Tesis
Reduzindo o custo do teste de mutação com base no conceito de arcos primitivos
Fecha
2021-02-02Registro en:
Autor
Kuroishi, Pedro Henrique
Institución
Resumen
Context: Software testing plays an important role in quality assurance. Testing techniques and criteria help the tester to develop and assess test suites. Mutation testing is a fault-based testing criterion commonly used to evaluate the quality of test suites. However, a high computational cost to generate and execute the mutants and the existence of equivalent prevent mutation testing to be widely applied in practical situations. In this sense, it is important to propose studies to overcome such problems.
Objective: This work presents an approach that combined mutation testing and the concept of primitive arcs, used in the context of control-flow testing criteria, to reduce the cost of mutation testing. Overall, the goal was to verify if the execution of a subset of mutants located on the primitive arcs of a program under testing reduces the number of mutants and maintains a high mutation score. Next, this work evaluated the relationship between minimal mutants and primitive arcs. If both hypotheses confirm, it is possible to design new testing criteria based on the results obtained.

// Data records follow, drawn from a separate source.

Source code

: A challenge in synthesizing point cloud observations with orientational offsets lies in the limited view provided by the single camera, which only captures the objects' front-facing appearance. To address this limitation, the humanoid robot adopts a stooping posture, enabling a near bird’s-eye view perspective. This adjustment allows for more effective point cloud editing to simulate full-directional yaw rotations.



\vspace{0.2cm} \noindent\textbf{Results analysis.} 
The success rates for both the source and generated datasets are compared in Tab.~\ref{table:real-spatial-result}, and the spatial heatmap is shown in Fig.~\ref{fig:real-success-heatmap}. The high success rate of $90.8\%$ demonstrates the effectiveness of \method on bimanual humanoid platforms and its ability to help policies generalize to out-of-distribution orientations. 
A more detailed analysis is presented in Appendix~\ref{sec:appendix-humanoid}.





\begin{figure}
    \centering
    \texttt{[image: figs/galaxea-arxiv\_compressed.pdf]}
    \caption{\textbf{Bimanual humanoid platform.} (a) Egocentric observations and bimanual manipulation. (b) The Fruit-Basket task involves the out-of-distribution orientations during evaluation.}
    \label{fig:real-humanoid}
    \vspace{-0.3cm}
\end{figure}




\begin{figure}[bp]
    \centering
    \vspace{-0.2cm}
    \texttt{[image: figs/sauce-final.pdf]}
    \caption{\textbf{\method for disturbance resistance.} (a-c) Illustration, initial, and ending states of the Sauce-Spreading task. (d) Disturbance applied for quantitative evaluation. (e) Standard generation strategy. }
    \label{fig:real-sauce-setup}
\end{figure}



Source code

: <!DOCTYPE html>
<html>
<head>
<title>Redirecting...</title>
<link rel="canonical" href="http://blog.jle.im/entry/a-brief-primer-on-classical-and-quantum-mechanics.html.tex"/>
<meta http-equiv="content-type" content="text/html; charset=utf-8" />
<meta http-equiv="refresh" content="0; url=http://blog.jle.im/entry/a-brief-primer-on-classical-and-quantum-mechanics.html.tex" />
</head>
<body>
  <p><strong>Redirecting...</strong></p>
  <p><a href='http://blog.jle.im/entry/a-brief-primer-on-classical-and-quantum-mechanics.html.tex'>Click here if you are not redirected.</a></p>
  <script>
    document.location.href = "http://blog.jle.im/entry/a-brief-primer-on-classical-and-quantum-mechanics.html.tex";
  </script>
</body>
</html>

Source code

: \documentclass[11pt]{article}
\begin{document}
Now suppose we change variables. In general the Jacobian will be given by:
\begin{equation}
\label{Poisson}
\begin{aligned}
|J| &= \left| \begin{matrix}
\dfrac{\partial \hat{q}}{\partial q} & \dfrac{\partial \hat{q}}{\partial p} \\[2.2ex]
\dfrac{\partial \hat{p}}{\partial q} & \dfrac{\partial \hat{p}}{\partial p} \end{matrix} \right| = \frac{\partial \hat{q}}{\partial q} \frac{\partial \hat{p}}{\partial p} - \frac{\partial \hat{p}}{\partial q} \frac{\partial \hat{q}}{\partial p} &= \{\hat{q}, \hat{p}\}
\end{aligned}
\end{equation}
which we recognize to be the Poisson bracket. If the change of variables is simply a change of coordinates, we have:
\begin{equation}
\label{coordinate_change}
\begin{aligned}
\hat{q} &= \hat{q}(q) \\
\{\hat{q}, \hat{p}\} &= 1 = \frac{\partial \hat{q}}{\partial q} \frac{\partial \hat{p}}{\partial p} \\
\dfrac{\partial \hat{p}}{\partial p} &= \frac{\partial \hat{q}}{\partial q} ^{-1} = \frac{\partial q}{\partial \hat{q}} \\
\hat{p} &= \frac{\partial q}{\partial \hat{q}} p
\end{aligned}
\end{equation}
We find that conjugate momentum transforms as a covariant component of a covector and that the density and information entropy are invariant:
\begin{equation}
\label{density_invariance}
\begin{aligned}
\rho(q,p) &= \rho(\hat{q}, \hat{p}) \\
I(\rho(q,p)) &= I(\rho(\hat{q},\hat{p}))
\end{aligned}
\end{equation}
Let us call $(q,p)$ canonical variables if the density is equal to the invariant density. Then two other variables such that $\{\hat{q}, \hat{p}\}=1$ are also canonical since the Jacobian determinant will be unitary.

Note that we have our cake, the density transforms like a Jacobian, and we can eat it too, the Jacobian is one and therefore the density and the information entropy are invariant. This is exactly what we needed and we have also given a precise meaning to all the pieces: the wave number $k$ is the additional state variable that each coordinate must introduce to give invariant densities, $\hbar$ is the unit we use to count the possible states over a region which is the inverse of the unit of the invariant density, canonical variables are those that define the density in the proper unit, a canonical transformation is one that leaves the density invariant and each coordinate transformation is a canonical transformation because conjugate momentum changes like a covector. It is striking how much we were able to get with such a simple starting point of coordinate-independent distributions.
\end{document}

Method: This work presented an experimental study to evaluate the proposed approach. To carry out the experiment, this work considered a set of 29 programs in C already used in other studies involving mutation testing.
Results: The results showed that the approach reduced the number of mutants and achieved a high mutation score. Besides, the results showed that the primitive arcs concentrated a high percentage of minimal mutants. Then, the approach was compared to random mutation. The results showed that mutation on primitive arcs was slightly better than random mutation. Finally, this work presents a set of testing criteria based on the results obtained.
Conclusion: Although powerful to detect faults, mutation testing still requires some improvements to large use in industry. The proposed approach may guide further works once the results obtained showed that the combination of mutation testing and primitive arcs might be a promising alternative. Thus, a broad experimental study using industry level programs and different test suites, may bring different results and hence, bring some contribution to the community.